1. This is an appeal by five persons, Jumman Bepari, Tasaddak. Hossain alias Bachu Mia, Mahammad Kurban Hossain, Tilla Mahmud Khan and E. St. C. Moss who have been convicted by the learned Additional Sessions Judge of Dacca sitting with a jury under Section 46 of the Bengal Excise Act read with Section 120B Indian Penal Code, and sentenced to various terms of imprisonment and fine.
2. The case for the prosecution briefly is that the accused Moss who was a Sergeant in the Railway Police at Dacca went down to Calcutta ostensibly because his wife was ill but substantially in order to arrange for smuggling cocaine from Calcutta to Dacca and for that purpose he engaged in a conspiracy with the four other accused Bachu Mia, Kurban Hossain, Tilla Mahmud Khan and Jumman Bepari. In pursuance of this conspiracy one Kalu Mia who was a servant of the accused Moss set out for Dacca from Calcutta with a box which contained a quantity of cocaine. Bachu Mia who is one of the appellants went with him is the same train. When they arrived at a station called Tezgaon which is at a short distance from Dacca on the order of Bachu Mia, Kalu got down from the train. Their movements were observed by one Azizar Rahaman, who is an Excise Sub-Inspector. The box at Tezgaon was made over to one Jumman to be taken in a ghary. Jumman in whose possession the box was, was arrested at Tezgaon and the box was taken to the Station Master's room. There it was searched and a packet of cocaine was found in it which was placed on a table in the room. While the Excise Sub-Inspector proceeded to write the names of the witnesses a man snatched up the packet of cocaine and ran away. On these facts the accused were charged with committing an offence under Section 46 of the Bengal Excise Act read with Section 120B, I.P.C. and were convicted as stated before.

■ ■ ■ ■

→ **YOUR INSTRUCTIONS**
Reproduce the judgment on the Dacca cocaine appeal above in full, keeping every word and mark unchanged.

→ **DATASET CONTENT**
■ ■ ■ ■

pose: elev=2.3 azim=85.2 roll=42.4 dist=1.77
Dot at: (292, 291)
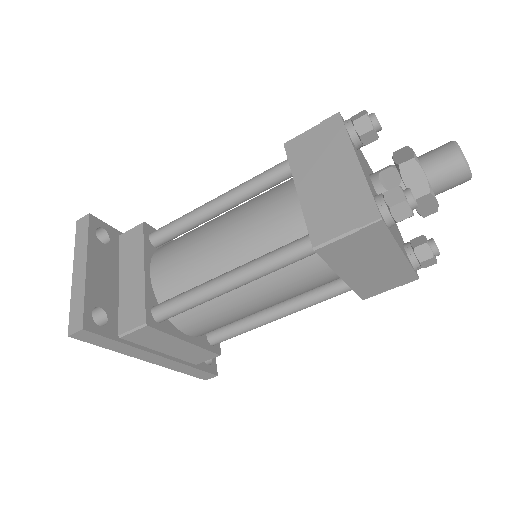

■ ■ ■ ■

→ **ANSWER TO THE PROBLEM**
1. This is an appeal by five persons, Jumman Bepari, Tasaddak. Hossain alias Bachu Mia, Mahammad Kurban Hossain, Tilla Mahmud Khan and E. St. C. Moss who have been convicted by the learned Additional Sessions Judge of Dacca sitting with a jury under Section 46 of the Bengal Excise Act read with Section 120B Indian Penal Code, and sentenced to various terms of imprisonment and fine.
2. The case for the prosecution briefly is that the accused Moss who was a Sergeant in the Railway Police at Dacca went down to Calcutta ostensibly because his wife was ill but substantially in order to arrange for smuggling cocaine from Calcutta to Dacca and for that purpose he engaged in a conspiracy with the four other accused Bachu Mia, Kurban Hossain, Tilla Mahmud Khan and Jumman Bepari. In pursuance of this conspiracy one Kalu Mia who was a servant of the accused Moss set out for Dacca from Calcutta with a box which contained a quantity of cocaine. Bachu Mia who is one of the appellants went with him is the same train. When they arrived at a station called Tezgaon which is at a short distance from Dacca on the order of Bachu Mia, Kalu got down from the train. Their movements were observed by one Azizar Rahaman, who is an Excise Sub-Inspector. The box at Tezgaon was made over to one Jumman to be taken in a ghary. Jumman in whose possession the box was, was arrested at Tezgaon and the box was taken to the Station Master's room. There it was searched and a packet of cocaine was found in it which was placed on a table in the room. While the Excise Sub-Inspector proceeded to write the names of the witnesses a man snatched up the packet of cocaine and ran away. On these facts the accused were charged with committing an offence under Section 46 of the Bengal Excise Act read with Section 120B, I.P.C. and were convicted as stated before.